One of my favorite writers is Henri Nouwen. He was a Dutch Roman Catholic theologian who taught at some of the most prestigious universities in the world. He was a celebrated author as well – a trememdously gifted man. He also spent a couple of years working as an orderly in a nursing home and, at the peak of his career, left teaching to take care of an invalid young man who had the mental capacity of a baby. He wasn’t related to him – he had no special tie to him, except a sense of calling. He felt, at the pinnacle of his career, that he needed to be a servant to another. So, for a couple of years, he changed diapers, helped him go to the bathroom, fed him, clothed him, and conforted the young man – who didn’t even know who he was.
Those who are called to be pastors and leaders of the church need to be willing to clean the toilets too. Otherwise, they aren’t fit to care for God’s people. Servanthood transforms us. It makes us humble, and capable of being used by God. It helps us to realixe that it is through the small offices of life that God transforms the world.
The sister of servanthood is submission. Submission is the discipline of laying down our need to get our own way. How many marriage quarrels – or church fights – come about not because some great issue is at stake, but simply because neither party will give in? Everyone thinks they have a right to have their own way!

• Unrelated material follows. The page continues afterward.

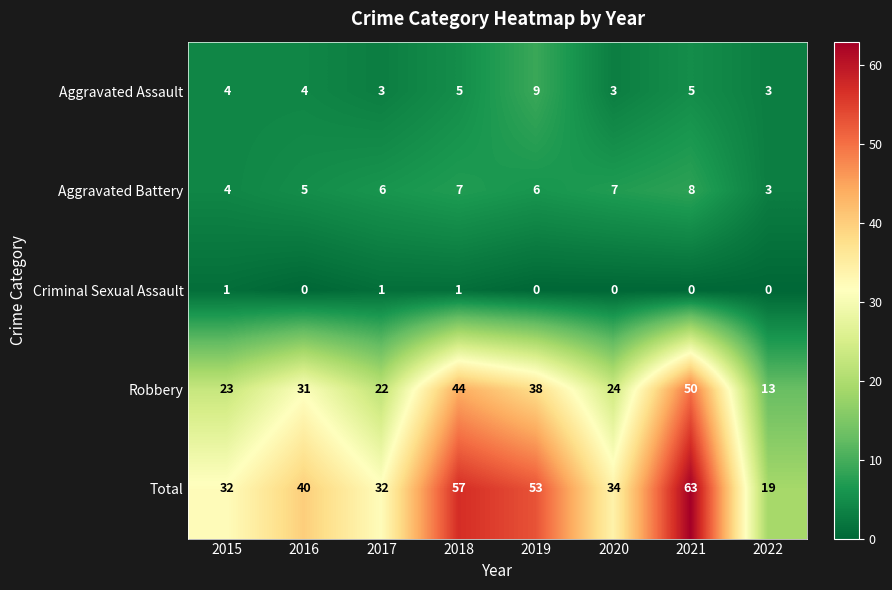

How many distinct data groups are displayed?

5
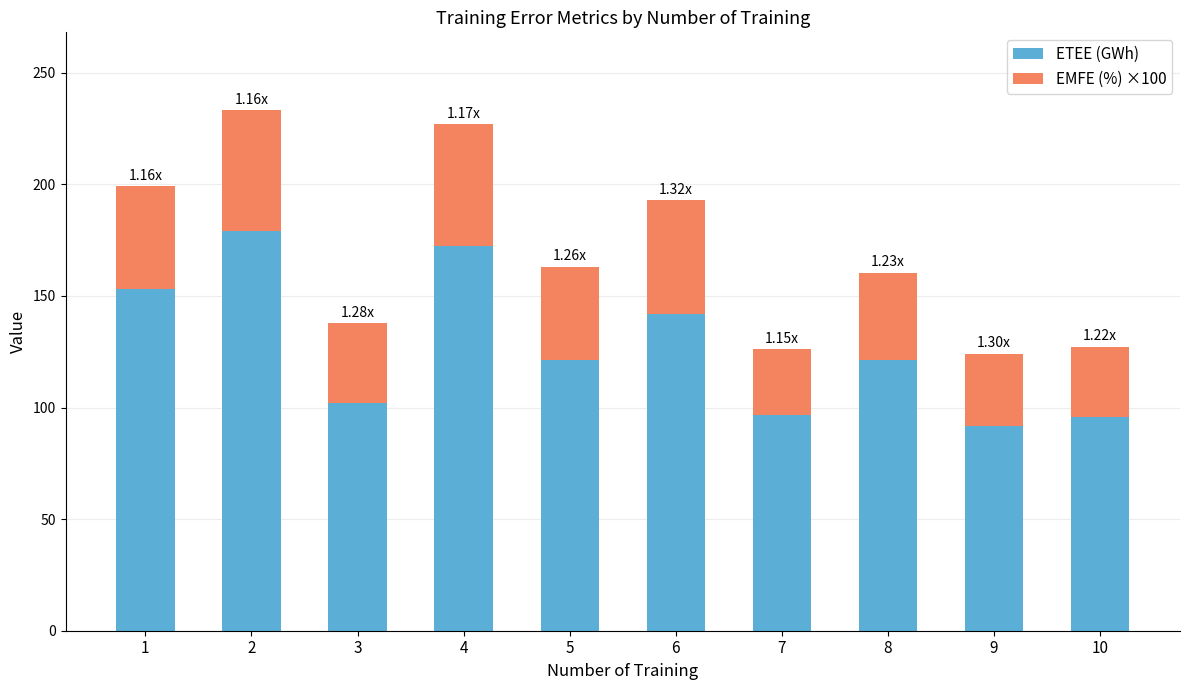

What is the difference between the ETEE (GWh) values at 10 and 1?

57.0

Frankly, most things in life are not worth a fight. We need to pick and choose our fights wisely. Submission is the freedom we are given to let go of our need to be right, our need to win, so that we can look at all sides of a problem objectively, and also realize that people, and our relationships with them, are more important than almost any decision we may reach. It is more important to serve and love our neighbor than to have our own way.
Submission operates in another area of our spiritual life as well. Paul tells us that God has so created his church that all of his gifts are scattered among the members. No one has every gift. Placing ourselves in submission to others avails us of their gifts and perspectives. It puts us in the position of disciples – of being open to being taught, of being capable of expanding our horizons.

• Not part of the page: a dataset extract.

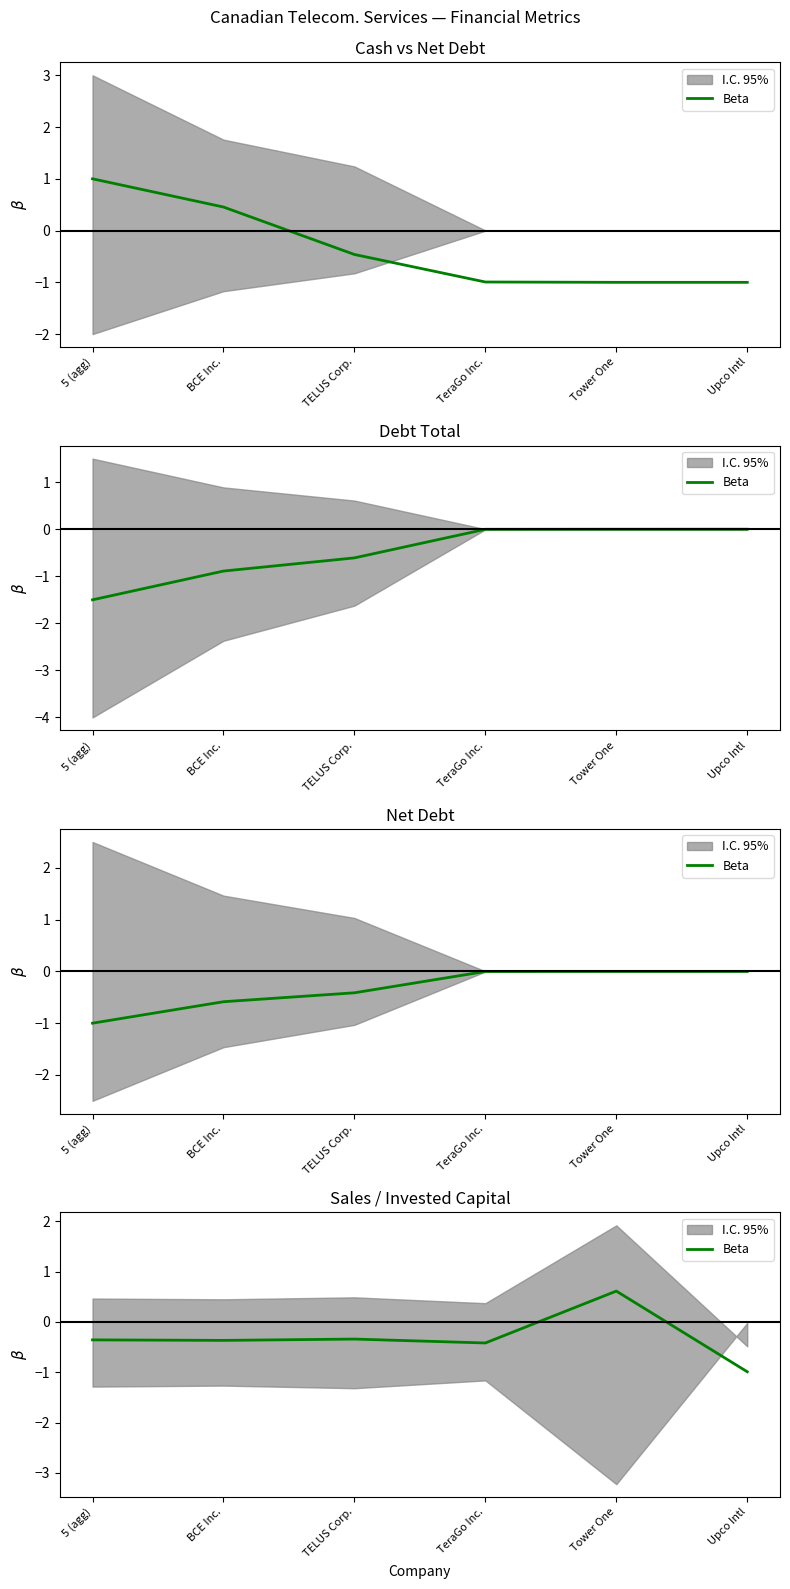

What is the sum of all values?

-1.9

Some formalize this discipline with a spiritual director – someone they choos to meet with them, to help them be honest with themselves, to challenge them to grow – much as groups like AA do with their members. More than that, these two disciplines are really a matter of an inner attitude, fed and nourished by the disciplines we have already discussed: bible study, meditation, prayer, fasting and almsgiving.
The greatest fear people have of these two disciplines is that of losing ourselves – that people will walk all over us, and abuse us. That is a real possibility. Yet Jesus also tells us that, "the one who seeks to keep his life will lose it, but the one who gives up his life for my sake will keep it." It is only in giving ourselves away that we find real life.
Finally, one important note about these two disciplines. In our time, there are those who try to force these disciplines on others, without living it out themselves. Particularly in the realm of husband and wife relationships. They like to quote Ephesians 5: "Wives, obey your husbands as the Lord, for the husband is the head of the wife, as Christ is head of the church and himself its master." Unfortunately, they don’t go on to the next verse: "Husbands, love you wife, even as Christ loved the church and gave himself up for its sake." How did Jesus show his mastery over the church? By dying for it! By giving himself totally in its behalf! To force submission and servanthood on another, without taking it up ourselves, is dishonest. And, of course, they can’t be forced on anyone anyway. It is the free response of a heart that has found itself embraced by a greater love – God’s love – and, in light of that love, is free to let itself go – to deny itself and its desires, to gain union with God and with his desires.
May God grant us such hearts. May he help us to let go of ourself, put to death the Adam and Eve within, and put on the presence of Christ, the great Servant.